When a woman trying her best to be good meets a man determined to be anything but, can there be hope for love, or will two lonely hearts be condemned to casual flirtation?
Not having read any of Siri Mitchell’s books before, I wasn’t sure what to expect from this novel. So many historical romances seem lacklustre to me these days for a variety of reasons: flat characters, clichéd plot lines, too much expository writing, and so on. Fortunately, none of these descriptions applied to this novel. I was also concerned that a plot with a character deliberately sabotaging his academic performance would, in turn, sabotage my enjoyment of the story. It didn’t.
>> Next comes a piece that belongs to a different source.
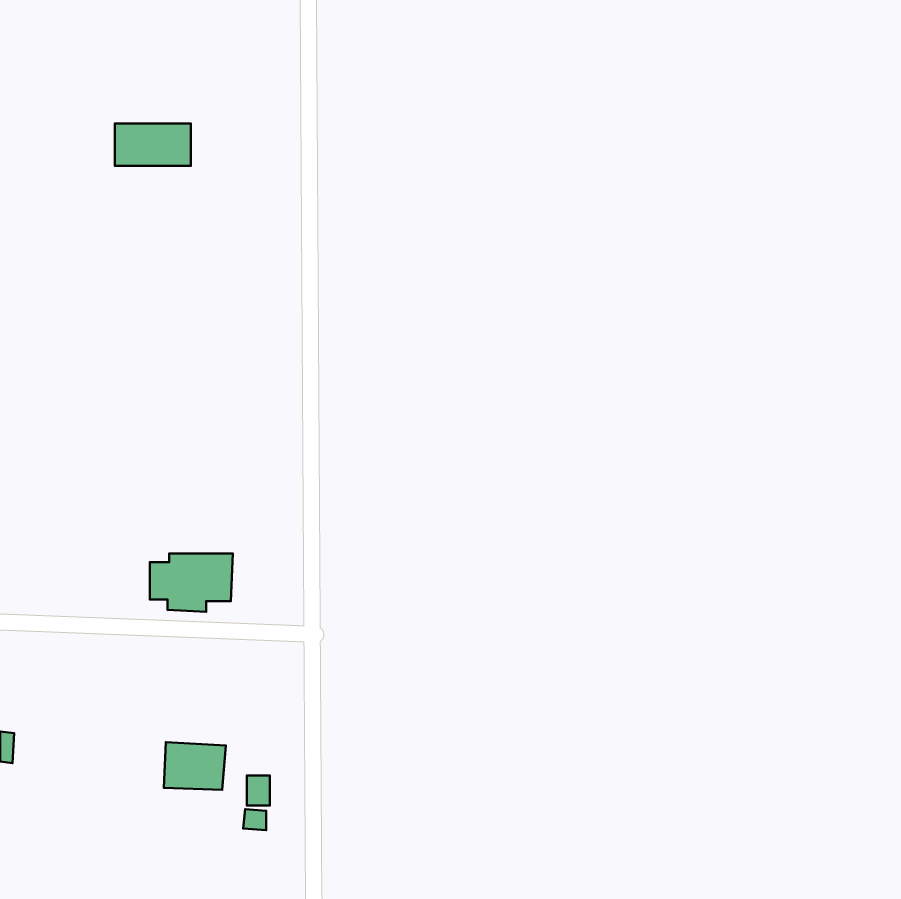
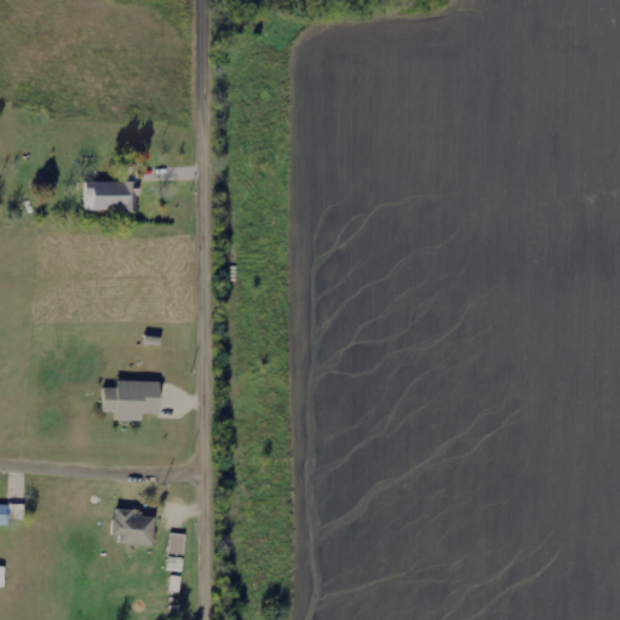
building: [115,124,191,166] -> [85,180,137,209]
Seth was an endearing character: quiet, studious, reliable, affable. I’m still not sure I could have sabotaged my marks and my reputation as he did, but there was a kind of dry humour in both the matter-of-fact way that Seth’s friends go about helping him lower his status at the academy, and Seth’s phlegmatic responses. Here he is, the top of his fellow cadets, trying, but failing to be less conscientious, and reliant on the efforts of notoriously un-conscientious cadets who are surprisingly conscientious about helping him succeed . . . at failing! And if you followed that explanation, hats off to you! But seriously, despite their lack of academic application and the misguided nature of their endeavour, Seth’s friends were genuine, well-rounded, and likeable characters, and made for a great supporting cast.
I also thought Lucinda’s journey of self-discovery was well done. Over the course of her time in West Point she learns that she really doesn’t know much about her parents at all, and she begins to question everything that her father has told her. The irony is that while Lucinda wants to distance herself from her former way of life and be seen as a respectable young lady, she is only just beginning to understand how truly unrespectable her father’s way of life was. And while she is working hard at becoming respectable, Seth seems to be working equally hard at becoming unrespectable.
I will admit that I suspected how some elements of the story would develop, but this tended to build my anticipation rather than spoiling the story, and in the end I was still taken somewhat by surprise. I was impressed by the way in which both Seth and Lucinda faced the consequences of their choices. The author didn’t magic them away, but at the same time they had the hope that God could still turn their mess to their benefit. As Colonel Lee says to Seth: “Some decisions you can’t recover from once they’ve been made, but a smart man always finds a way to make the most of what’s been done – to manage those things he can’t change.”
The spiritual aspect of Lucinda’s journey is not a prominent part of the plot, although it hovers in the background. Personally, I thought it could have been brought out a little more than it was, but this didn’t stop me from enjoying the novel. It was a nice way to spend a few hours and I’m of a mind to check out some of Siri Mitchell’s other books now.
I received a complimentary copy of this book from Bethany House Publishers in exchange for my honest review.